Selected text
*** Begin section ***

# 322 Hudson stopped running



## yd328 (Dec 19, 2017)

I was doing a test run for some switches that I repaired and the Hudson came to a sputtering, sparking halt.
I started in the tender with the e unit, removed and cleaned the fingers and drum. I just got a hum after that. On to the engine, it turns out one of the brush springs was bad. Luckily I have some extras and replaced both. I also took the motor apart and cleaned the armature and we're up and running again. 
While I was in there i found the headlight holder is broken, going to have to braze that back together.
How are you guys refacing the armatures? 








Gary


----------



## mopac (Feb 24, 2011)

I am pretty sure flyernut says to put armature in a drill. Find you something flat to wrap some fine sandpaper around. After that clean the grooves on face of armature out with
a toothpick. I would then wipe armature face with alcohol and a rag just to get any loose
grit off. Flyernut says just shinning armature face is not good enough. If flyernut says it,
it is good enough for me. Good luck.

Wow, that is a bad spring.


----------



## flyguy55 (Apr 20, 2015)

mopac said:


> I am pretty sure flyernut says to put armature in a drill. Find you something flat to wrap some fine sandpaper around. After that clean the grooves on face of armature out with
> a toothpick. I would then wipe armature face with alcohol and a rag just to get any loose
> grit off. Flyernut says just shinning armature face is not good enough. If flyernut says it,
> it is good enough for me. Good luck.
> ...


If you put armature inside a drill be sure to tape or cover the armature shaft.When you tighten drill jaws you can cut into drill shaft face.....


----------



## flyguy55 (Apr 20, 2015)

Also I prefer emery cloth to sandpaper.I think emery cloth is a bit more durable......


----------



## yd328 (Dec 19, 2017)

Thanks for the tips. 
It's the only smoker that I have right now so I have to keep it going

Gary


----------



## flyernut (Oct 31, 2010)

Re-facing the armature is the way to go. If you stop and think, the loco has been traveling mostly in a forward motion, cutting a very small, microscopic groove into the face.You want to have a flat face as it started when it was new.That's why just cleaning it isn't the best way..Of course, flyguy55 is correct about the chuck cutting into the armature shaft, but my drill press has flat, smooth sides inside the chuck, so damage is not being caused. Also, be sure the bronze bushing is still staked securely to the chassis, as well as inside the brush bracket assembly.,And, lol, make sure the oil wick is in place..If missing you can cut one from felt. I have a large piece of felt I use for just that purpose.

*** End section ***

Extracted material

*** Begin section ***

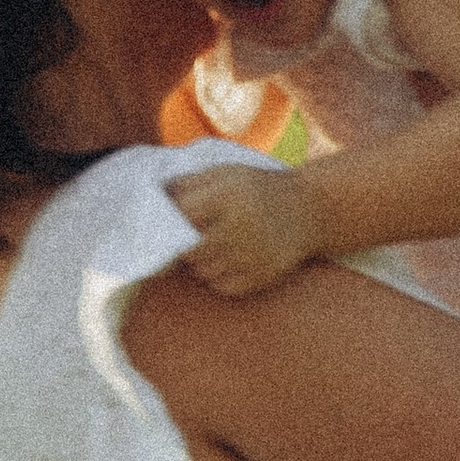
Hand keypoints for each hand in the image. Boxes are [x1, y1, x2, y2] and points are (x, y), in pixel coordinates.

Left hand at [165, 162, 324, 297]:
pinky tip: (228, 261)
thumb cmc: (258, 188)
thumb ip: (186, 183)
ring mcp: (253, 255)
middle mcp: (241, 226)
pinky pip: (223, 287)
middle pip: (189, 251)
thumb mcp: (224, 173)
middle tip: (189, 238)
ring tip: (212, 247)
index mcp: (229, 196)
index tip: (169, 223)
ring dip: (200, 263)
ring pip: (203, 272)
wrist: (309, 208)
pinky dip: (219, 277)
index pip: (181, 217)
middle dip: (184, 246)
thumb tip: (150, 197)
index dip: (170, 222)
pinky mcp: (263, 276)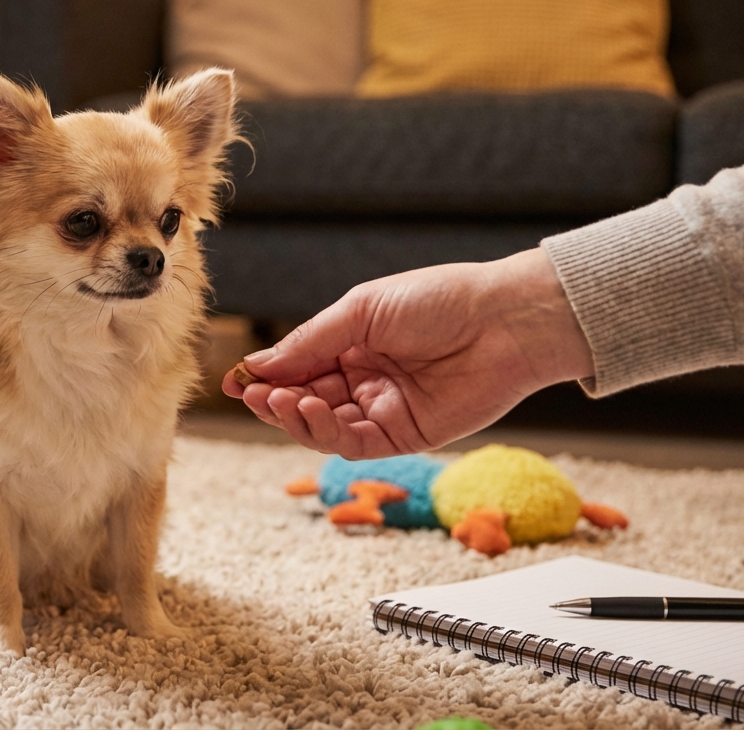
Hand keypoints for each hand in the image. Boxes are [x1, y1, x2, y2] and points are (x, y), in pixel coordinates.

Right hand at [221, 248, 593, 457]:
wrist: (505, 320)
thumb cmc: (440, 300)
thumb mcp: (361, 310)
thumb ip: (310, 342)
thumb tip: (258, 365)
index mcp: (351, 345)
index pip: (297, 368)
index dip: (267, 377)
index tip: (238, 381)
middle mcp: (363, 380)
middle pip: (304, 401)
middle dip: (275, 401)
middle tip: (254, 395)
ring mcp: (382, 409)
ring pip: (323, 427)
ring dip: (296, 418)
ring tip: (282, 402)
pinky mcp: (405, 435)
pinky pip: (355, 443)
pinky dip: (326, 432)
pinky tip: (311, 412)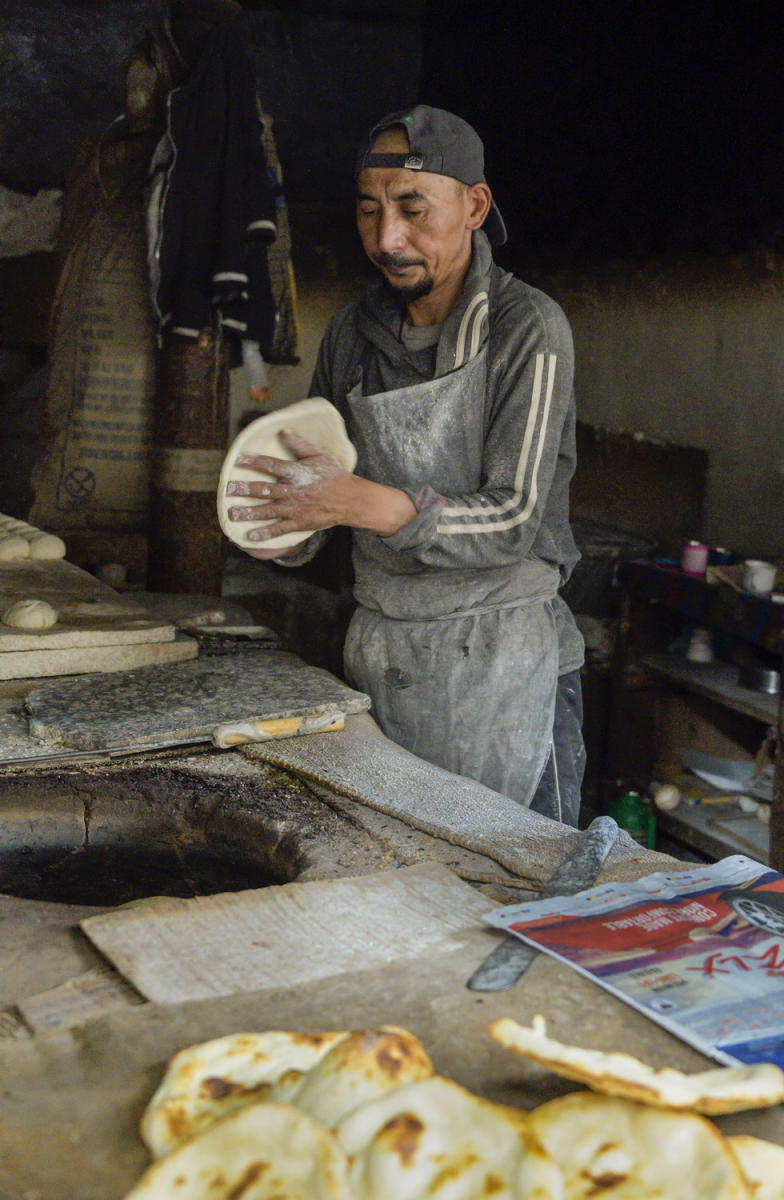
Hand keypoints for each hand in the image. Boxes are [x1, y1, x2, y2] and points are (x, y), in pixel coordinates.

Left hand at [226, 430, 356, 544]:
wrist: (350, 500)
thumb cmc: (335, 476)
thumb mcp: (319, 455)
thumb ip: (300, 444)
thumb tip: (283, 431)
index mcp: (296, 473)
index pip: (270, 465)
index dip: (252, 461)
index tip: (237, 460)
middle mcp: (292, 491)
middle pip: (263, 489)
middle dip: (244, 489)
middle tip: (228, 489)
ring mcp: (295, 508)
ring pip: (267, 510)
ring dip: (249, 512)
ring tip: (232, 513)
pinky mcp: (299, 523)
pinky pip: (279, 529)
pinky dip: (265, 533)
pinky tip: (251, 535)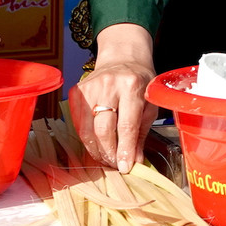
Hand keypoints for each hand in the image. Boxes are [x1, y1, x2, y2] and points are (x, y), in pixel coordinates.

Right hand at [70, 59, 156, 173]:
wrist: (123, 57)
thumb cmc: (140, 81)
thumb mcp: (150, 103)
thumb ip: (142, 131)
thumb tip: (136, 159)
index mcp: (132, 86)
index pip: (127, 125)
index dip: (125, 150)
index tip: (126, 167)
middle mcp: (109, 86)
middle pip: (104, 130)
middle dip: (110, 153)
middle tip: (117, 164)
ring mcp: (89, 88)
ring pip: (87, 130)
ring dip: (97, 150)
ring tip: (107, 159)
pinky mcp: (76, 92)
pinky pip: (78, 124)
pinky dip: (87, 139)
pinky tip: (96, 146)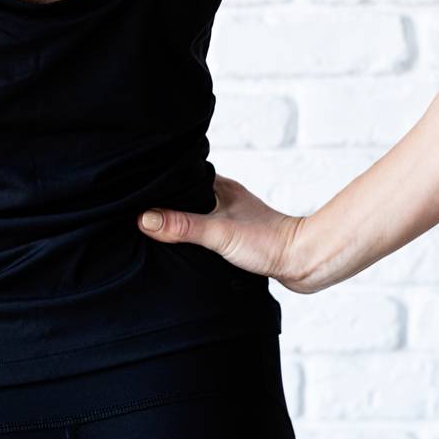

*** End section ***

Prompt
Quote the passage of the Hudson repair thread above that opens with the words containing "# 322 Hudson" and closes with "sputtering, sparking halt.".

Written answer
# 322 Hudson stopped running



## yd328 (Dec 19, 2017)

I was doing a test run for some switches that I repaired and the Hudson came to a sputtering, sparking halt.